» INSTRUCTION A: Count the lines in the listing below that contain the string "Aggravated", treating uppercase and lowercase as different. Reply with the number only.

» SOURCE TEXT:
'''

# Making tools to use covariate xarrays with a Keras model

### Loading covariates and targets

These should already exist in a bunch of pickle files

In [6]:
import pickle
with open('site_and_points.pkl','rb') as f:
    final_df = pickle.load(f)

In [19]:
with open("quantile_img.pkl","rb") as f:
    quant_raster = pickle.load(f)

In [8]:
import xarray as xr
tpi = xr.open_rasterio('SOC_geotiff/TPI_ablers.tif')
saga = xr.open_rasterio('SOC_geotiff/sagawetness_albers.tif')

In [7]:
final_df.head()

Unnamed: 0,SampleID,Easting,Northing,TC,Method,Year,points
0,2001_A1.2,338014.132,6370645.57,0.981252,CNS,2001,"Geometry({'type': 'Point', 'coordinates': (178..."
1,A1MIR,338014.132,6370645.57,0.600364,MIR,2001,"Geometry({'type': 'Point', 'coordinates': (178..."

'''

» INSTRUCTION B: Copy the stretch of the xarray notebook above from "# Making tools" through "quant_raster = pickle.load(f)" word for word.

» DATASET ENTRIES:
'''

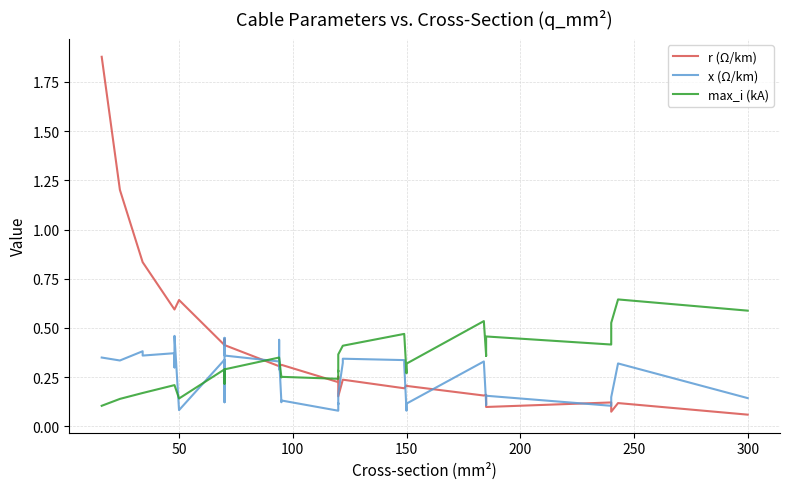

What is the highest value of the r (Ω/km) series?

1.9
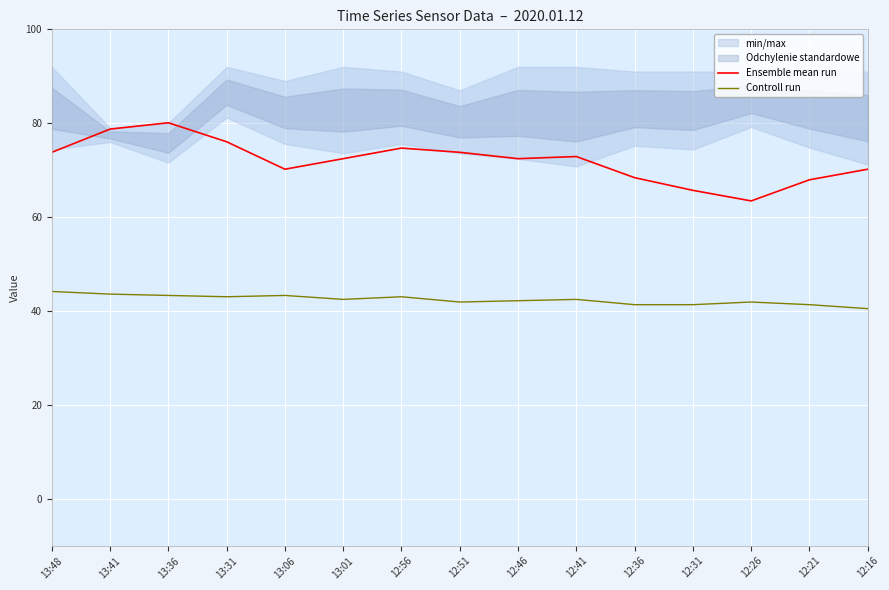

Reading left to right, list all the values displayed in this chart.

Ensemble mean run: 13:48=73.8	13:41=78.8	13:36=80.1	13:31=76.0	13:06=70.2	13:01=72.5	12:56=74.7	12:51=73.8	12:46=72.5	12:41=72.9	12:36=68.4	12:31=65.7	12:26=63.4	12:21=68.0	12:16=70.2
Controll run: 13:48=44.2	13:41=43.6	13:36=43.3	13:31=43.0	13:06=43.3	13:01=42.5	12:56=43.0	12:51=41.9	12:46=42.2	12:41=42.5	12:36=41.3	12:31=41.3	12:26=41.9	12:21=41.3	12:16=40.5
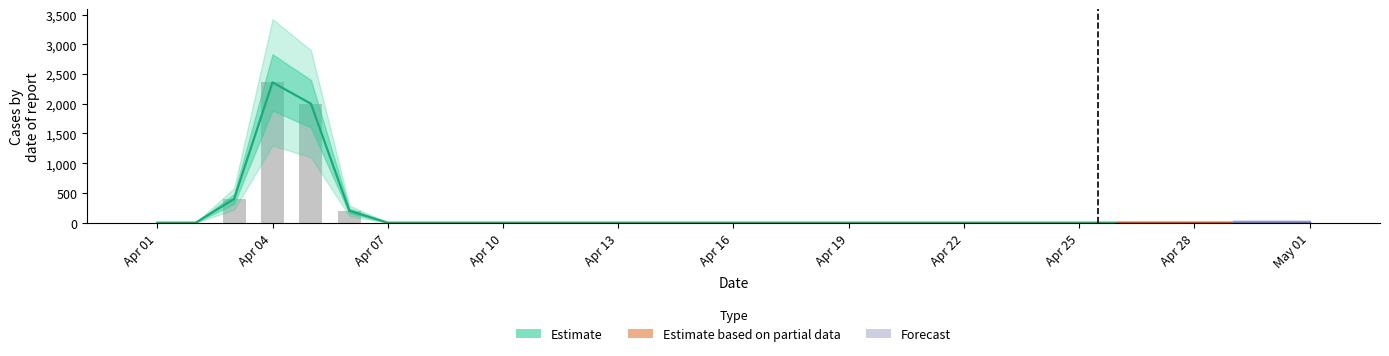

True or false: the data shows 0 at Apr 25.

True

'''
'''

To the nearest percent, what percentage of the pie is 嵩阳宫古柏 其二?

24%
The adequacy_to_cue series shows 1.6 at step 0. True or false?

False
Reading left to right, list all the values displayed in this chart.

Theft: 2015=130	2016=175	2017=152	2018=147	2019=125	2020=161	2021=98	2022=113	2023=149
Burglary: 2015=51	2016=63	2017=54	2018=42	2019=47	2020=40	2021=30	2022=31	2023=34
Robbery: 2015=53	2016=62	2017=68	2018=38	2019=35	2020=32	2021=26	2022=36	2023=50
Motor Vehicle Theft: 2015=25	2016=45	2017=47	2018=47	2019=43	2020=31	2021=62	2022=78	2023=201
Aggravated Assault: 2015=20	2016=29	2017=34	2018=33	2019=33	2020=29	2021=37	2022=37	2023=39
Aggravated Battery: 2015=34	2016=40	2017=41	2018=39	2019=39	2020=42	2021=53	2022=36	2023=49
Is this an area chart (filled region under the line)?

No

'''

» REPLY A: 2

» REPLY B:
# Making tools to use covariate xarrays with a Keras model

### Loading covariates and targets

These should already exist in a bunch of pickle files

In [6]:
import pickle
with open('site_and_points.pkl','rb') as f:
    final_df = pickle.load(f)

In [19]:
with open("quantile_img.pkl","rb") as f:
    quant_raster = pickle.load(f)